The Lake District

In the mountainous region north West of England you will find yourself in the Lake District also referred to The Lakes or as Lakeland. Apart from being so popular among tourists for its beautiful lakes and mountains, The Lake District, much like all of England has a historical past in this particular case a connection of early 18th and 19th century poetry of William Wordsworth Thomas Gray and other poets that were inspired by this location. Interestingly enough, the Lake District has also been the inspiration for many crime novels including authors like Reginald Hill, Val McDermid and Martin Edwards. The Lake District has also been a constant theme in Ernest Hemmingway novels of 1926 The Torrents Of Spring. Film Directors like Ken Russell lived in the area of the Lake District until 2007 and even shot on location for two of his films Tommy and Malher.
Out of the 13 National Parks in England and Wales, The Lake District is the largest and second in the entire United Kingdom. Located in the county of Cumbria and shared among the counties of Lancashire, Westmorland, and Cumberland, the Lake District contains the highest mountain in England called the Scafell Pike and also contains the longest and deepest lakes in England.

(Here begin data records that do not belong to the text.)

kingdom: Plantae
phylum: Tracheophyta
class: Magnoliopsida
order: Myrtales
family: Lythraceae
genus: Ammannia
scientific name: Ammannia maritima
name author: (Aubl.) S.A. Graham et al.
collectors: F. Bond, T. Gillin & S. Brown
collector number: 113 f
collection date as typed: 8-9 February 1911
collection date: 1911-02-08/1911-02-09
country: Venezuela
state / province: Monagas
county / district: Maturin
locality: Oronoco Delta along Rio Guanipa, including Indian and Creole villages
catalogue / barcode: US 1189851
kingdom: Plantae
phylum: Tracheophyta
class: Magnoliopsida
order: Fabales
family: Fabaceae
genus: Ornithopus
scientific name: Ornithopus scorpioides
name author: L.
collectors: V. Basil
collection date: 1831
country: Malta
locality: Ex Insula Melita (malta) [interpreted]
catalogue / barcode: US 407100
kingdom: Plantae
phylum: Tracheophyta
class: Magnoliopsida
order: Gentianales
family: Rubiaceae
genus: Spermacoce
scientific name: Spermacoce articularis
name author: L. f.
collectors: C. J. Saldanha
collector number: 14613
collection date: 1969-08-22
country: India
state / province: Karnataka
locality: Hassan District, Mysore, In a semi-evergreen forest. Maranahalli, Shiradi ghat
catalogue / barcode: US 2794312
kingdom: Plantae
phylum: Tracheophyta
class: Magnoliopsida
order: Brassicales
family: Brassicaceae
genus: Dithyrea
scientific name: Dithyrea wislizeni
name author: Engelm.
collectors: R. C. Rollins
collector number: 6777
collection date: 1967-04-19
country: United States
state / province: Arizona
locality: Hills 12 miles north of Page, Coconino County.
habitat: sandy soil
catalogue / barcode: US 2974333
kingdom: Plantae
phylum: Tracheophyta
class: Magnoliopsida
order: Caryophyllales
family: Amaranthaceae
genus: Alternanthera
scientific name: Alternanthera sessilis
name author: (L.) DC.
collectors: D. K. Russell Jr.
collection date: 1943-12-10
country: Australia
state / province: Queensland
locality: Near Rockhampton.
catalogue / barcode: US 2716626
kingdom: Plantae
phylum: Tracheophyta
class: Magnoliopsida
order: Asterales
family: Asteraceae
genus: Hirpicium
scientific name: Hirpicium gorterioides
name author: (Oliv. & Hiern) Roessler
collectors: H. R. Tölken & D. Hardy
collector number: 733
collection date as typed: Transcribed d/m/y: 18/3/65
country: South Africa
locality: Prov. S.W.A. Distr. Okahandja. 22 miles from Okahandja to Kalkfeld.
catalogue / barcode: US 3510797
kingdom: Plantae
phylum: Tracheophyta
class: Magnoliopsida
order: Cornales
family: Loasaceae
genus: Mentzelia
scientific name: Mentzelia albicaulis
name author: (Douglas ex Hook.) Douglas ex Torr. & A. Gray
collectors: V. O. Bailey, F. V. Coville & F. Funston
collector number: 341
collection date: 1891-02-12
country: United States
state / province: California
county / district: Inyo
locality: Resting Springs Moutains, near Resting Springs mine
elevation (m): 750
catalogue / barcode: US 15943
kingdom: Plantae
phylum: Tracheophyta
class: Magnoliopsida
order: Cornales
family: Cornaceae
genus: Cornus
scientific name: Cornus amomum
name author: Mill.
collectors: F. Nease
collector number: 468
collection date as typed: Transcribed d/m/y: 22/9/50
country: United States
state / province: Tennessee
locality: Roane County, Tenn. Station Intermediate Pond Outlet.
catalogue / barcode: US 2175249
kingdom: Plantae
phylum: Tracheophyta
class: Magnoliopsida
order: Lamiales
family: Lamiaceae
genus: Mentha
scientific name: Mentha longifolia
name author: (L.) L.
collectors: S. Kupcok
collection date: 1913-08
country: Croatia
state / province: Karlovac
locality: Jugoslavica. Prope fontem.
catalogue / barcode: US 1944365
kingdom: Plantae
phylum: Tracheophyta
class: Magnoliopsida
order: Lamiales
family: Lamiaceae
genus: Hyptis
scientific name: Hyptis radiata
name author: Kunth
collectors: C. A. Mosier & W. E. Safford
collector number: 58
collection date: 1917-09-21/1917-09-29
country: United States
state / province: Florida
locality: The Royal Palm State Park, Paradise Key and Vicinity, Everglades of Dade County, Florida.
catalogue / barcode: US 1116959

The Lake District’s location being on the North West coast of England, combined with its mountainous geography makes it the dampest part of England. It’s been reported that on an average about 80 inches of rain falls on the Lake District every year. In addition to the precipitation, the Lake District is also known to be extremely windy. Strong forces of wind known as gales are known to hit the coast anywhere from 20 to 100 times per year. During the year the hills experience an average of 20 snow days being that the hills are so low, 200 wet days, and 145 dry days.